Of course none of those proposals are enacted US laws, and the most robust State law, the California Consumer Privacy Act (CCPA), does not have the concept of sensitive personal information (which geolocation would be part of the definition) and the ability to limit its use.

So yes, there are really no regulations out there limiting the use or selling of geolocation data. 

There is a Big Opportunity to Get Some Regulation Here

Who knows if a Federal privacy law can emerge, the process has clearly been bogged down for years, and the Senate will probably be close to 50-50 even in a Blue/Democratic wave.  And privacy may take a back seat at the Federal level to solving Covid-related issues, the economic downturn, etc.

But the voters in the largest state in the USA do have one way to limit the use of geolocation (e.g. you can tell Uber to get your geolocation when using the Uber app to let the driver know where to pick you up, but not sell or use your location for other purposes — and same with health apps that track your location when you are jogging etc.).  This issue is in fact on the ballot this fall in California with Prop 24 and the California Privacy Rights Act.  [I am, by the way, a Yes on Prop24 after much investigation and research.]

Specifically, CPRA adds the concept of “sensitive personal information” (SPI) and adds geolocation to the definition of SPI.  It also defines the concept of “precise geolocation”:

“Precise geolocation” means any data that is derived from a device and that is used or intended to be used to locate a consumer within a geographic area that is equal to or less than the area of a circle with a radius of one thousand, eight hundred and fifty (1,850) feet, except as prescribed by regulations.

As the folks that Californians for Consumer Privacy (CCP) say about this definition:

“1,850 feet may not sound like lot, but this works out to a circle of about 250 acres.  So this new right means you can stop a business knowing exactly where you are—it can know you are in LA or San Diego, but it can’t know whether you’re in the gym, the hospital or a bar.  This allows for basic advertising—you’d see an ad for an LA car dealer, and not one in Louisiana—but businesses wouldn’t be able to track how many times you’d eaten at McDonalds or left work early.”

Source: caprivacy.org

The CPRA will also require a “Limit the Use of My Sensitive Personal Information” link on the bottom of a business’ home page (or in the Settings in the mobile app), which will really truly let a consumer say “yes I am going to let you use my location to have a driver pick me up at the right location, but not for anything else.”  With the CPRA, businesses must also adhere to “purpose limitation”, i.e. they can only use the data for the purposes they clearly tell you when they collect it.

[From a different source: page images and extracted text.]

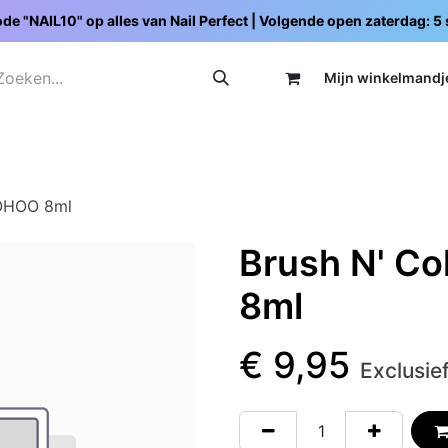
de "NAIL10" op alles van Nail Perfect | Volgende open zaterdag: 
Mijn wi
nkelmandj
Promoties
Opleidingen
Schoolpakketten
C
OHOO 8ml
Brush N' C
8ml
€
9,95
Exclusie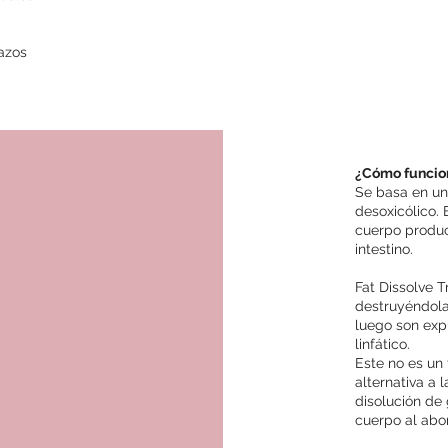
razos
¿Cómo funcion
Se basa en un
desoxicólico. 
cuerpo produc
intestino.
Fat Dissolve T
destruyéndola
luego son exp
linfático.
Este no es un 
alternativa a l
disolución de 
cuerpo al abo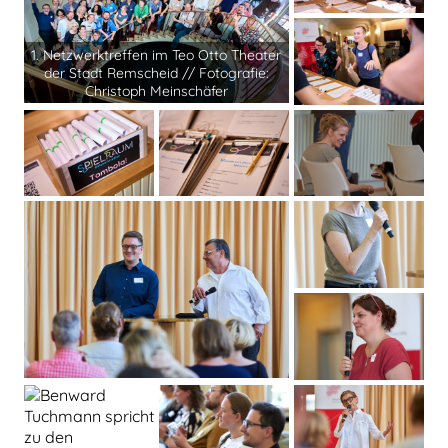
1. Netzwerktreffen im Teo Otto Theater
der Stadt Remscheid // Fotografie:
Christoph Meinschäfer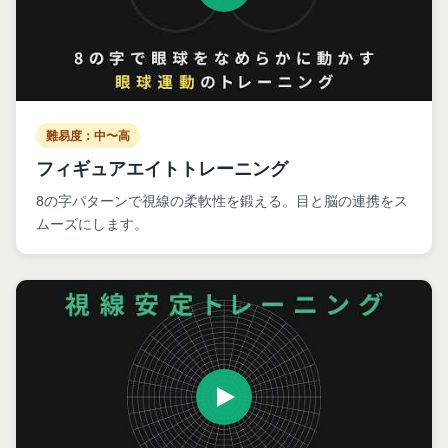
難易度：中〜高
フィギュアエイトトレーニング
8の字パターンで視線の柔軟性を鍛える。目と脳の連携をス
ムーズにします。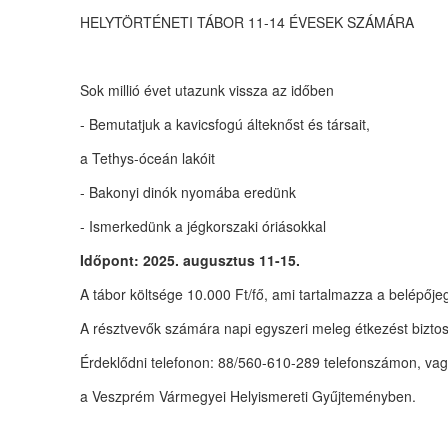
HELYTÖRTÉNETI TÁBOR 11-14 ÉVESEK SZÁMÁRA
Sok millió évet utazunk vissza az időben
- Bemutatjuk a kavicsfogú álteknőst és társait,
a Tethys-óceán lakóit
- Bakonyi dinók nyomába eredünk
- Ismerkedünk a jégkorszaki óriásokkal
Időpont:
2025. augusztus 11-15.
A tábor költsége 10.000 Ft/fő, ami tartalmazza a belépőjeg
A résztvevők számára napi egyszeri meleg étkezést biztos
Érdeklődni telefonon:
88/560-610-289
telefonszámon, vag
a Veszprém Vármegyei Helyismereti Gyűjteményben.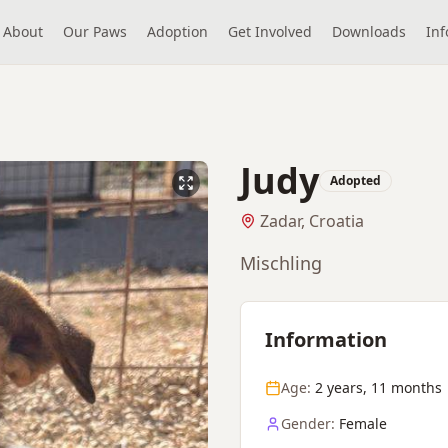
About
Our Paws
Adoption
Get Involved
Downloads
Inf
Judy
Adopted
Zadar, Croatia
Mischling
Information
Age:
2 years, 11 months
Gender:
Female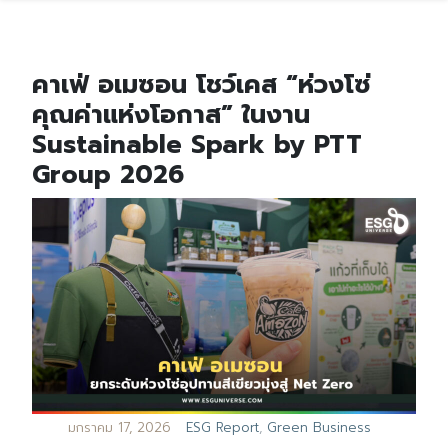
คาเฟ่ อเมซอน โชว์เคส “ห่วงโซ่
คุณค่าแห่งโอกาส” ในงาน
Sustainable Spark by PTT
Group 2026
มกราคม 17, 2026
ESG Report
,
Green Business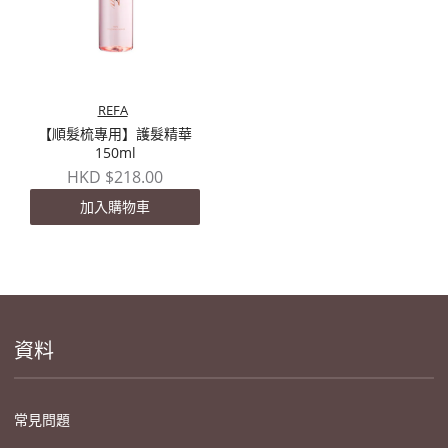
REFA
【順髮梳專用】護髮精華
150ml
HKD $218.00
加入購物車
資料
常見問題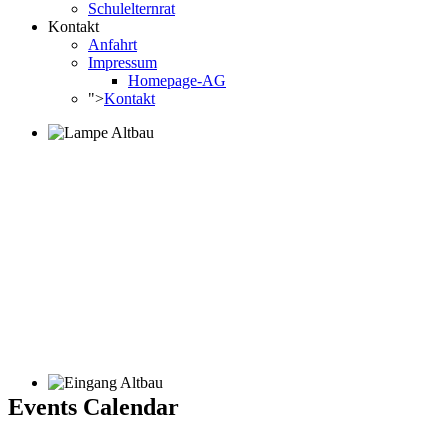
Schulelternrat
Kontakt
Anfahrt
Impressum
Homepage-AG
">
Kontakt
Events Calendar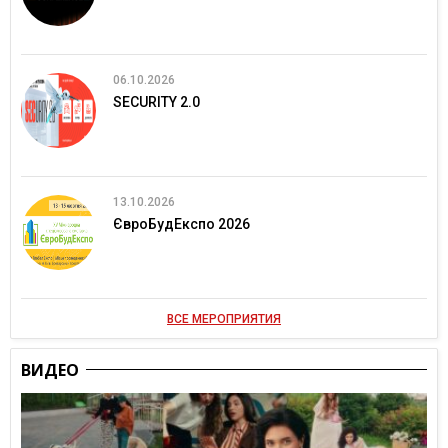
06.10.2026
SECURITY 2.0
13.10.2026
ЄвроБудЕкспо 2026
ВСЕ МЕРОПРИЯТИЯ
ВИДЕО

Which would mean, per the CCP, “no more tracking consumers in rehab, a cancer clinic, at the gym (for how long) at a fast food restaurant (how often), sleeping in a separate part of the house from their partner (how recently), etc., all with the intention of monetizing that most intimate data that makes up people’s lives.

To be honest, this “feature” did not strike me as super important back say in February as compared to some others (such as a dedicated privacy enforcement agency that the CPRA calls for).   But as the country has experienced Covid and the need for contact tracing, as well as the protests over George Floyd, etc. — wow, it has become a such a significant feature that we really need to regulate.  

Between this and the CPRA’s adding further protection of kids’ online privacy (as Covid has forced the use of more technology by our children), to me CPRA is even more significant legislation than even I initially saw in it.  Just getting these two items are big wins, enough by themselves for voters to vote Yes on Prop 24 (but I also list out 10 other major features of it).  It turns out that Prop 24 may be the most consequential State ballot we have here in California this year. 

And as I have discussed before, California is often the bellwether for other consumer protections (e.g. auto-emissions), so passage of CPRA could be the impetus needed to pass federal legislation and/or other laws in other States to regulate the misuse of geolocation.